#### Exercise description:
Whenever a line below includes "ProjectId", add it to the tally, then give the total and nothing more.
** Material to process follows **
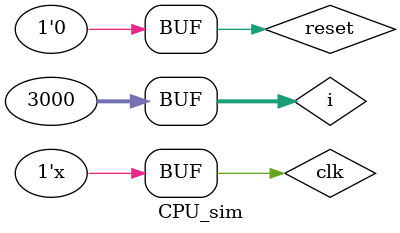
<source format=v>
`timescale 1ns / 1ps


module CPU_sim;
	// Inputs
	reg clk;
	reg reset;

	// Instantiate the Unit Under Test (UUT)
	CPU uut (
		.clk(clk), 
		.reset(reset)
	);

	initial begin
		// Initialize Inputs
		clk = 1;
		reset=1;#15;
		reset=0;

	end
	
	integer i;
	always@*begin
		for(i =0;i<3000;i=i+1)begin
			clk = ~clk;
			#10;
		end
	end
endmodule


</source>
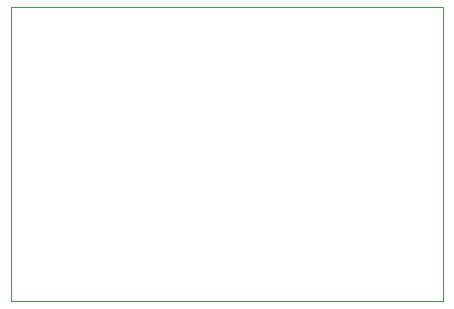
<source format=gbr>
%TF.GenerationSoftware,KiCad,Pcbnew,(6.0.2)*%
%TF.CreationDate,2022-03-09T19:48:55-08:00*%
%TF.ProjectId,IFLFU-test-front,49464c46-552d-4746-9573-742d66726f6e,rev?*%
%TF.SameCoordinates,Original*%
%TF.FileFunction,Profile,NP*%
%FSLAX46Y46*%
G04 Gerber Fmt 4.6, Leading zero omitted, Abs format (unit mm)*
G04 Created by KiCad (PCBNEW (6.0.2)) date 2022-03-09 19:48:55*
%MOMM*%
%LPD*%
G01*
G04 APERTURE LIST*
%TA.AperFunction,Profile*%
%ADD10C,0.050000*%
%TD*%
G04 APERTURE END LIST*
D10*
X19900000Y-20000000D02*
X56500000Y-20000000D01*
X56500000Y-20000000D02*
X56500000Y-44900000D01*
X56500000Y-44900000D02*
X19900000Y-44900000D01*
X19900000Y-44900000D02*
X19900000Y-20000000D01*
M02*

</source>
** End of Material to process **
** Material to process follows **
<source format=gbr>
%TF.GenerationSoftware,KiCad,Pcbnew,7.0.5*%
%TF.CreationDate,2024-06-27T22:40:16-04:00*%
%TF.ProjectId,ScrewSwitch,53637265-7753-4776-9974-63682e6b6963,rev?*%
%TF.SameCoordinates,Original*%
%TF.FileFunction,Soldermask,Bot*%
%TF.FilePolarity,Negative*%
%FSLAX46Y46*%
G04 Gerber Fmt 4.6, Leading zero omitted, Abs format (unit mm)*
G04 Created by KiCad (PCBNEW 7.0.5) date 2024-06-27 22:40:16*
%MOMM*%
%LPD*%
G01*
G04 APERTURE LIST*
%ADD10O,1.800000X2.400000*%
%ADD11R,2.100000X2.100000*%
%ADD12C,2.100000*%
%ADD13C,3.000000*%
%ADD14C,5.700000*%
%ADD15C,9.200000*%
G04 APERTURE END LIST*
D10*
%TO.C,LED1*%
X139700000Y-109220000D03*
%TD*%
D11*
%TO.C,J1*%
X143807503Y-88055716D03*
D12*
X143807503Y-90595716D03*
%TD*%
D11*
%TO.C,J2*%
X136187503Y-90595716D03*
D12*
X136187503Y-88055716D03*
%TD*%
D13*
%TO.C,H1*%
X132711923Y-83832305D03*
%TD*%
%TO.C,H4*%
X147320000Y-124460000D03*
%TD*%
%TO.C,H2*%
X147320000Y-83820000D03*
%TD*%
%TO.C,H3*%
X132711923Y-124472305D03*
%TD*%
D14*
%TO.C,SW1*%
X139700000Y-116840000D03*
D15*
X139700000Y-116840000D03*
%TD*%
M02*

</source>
** End of Material to process **
#### Expected output:
2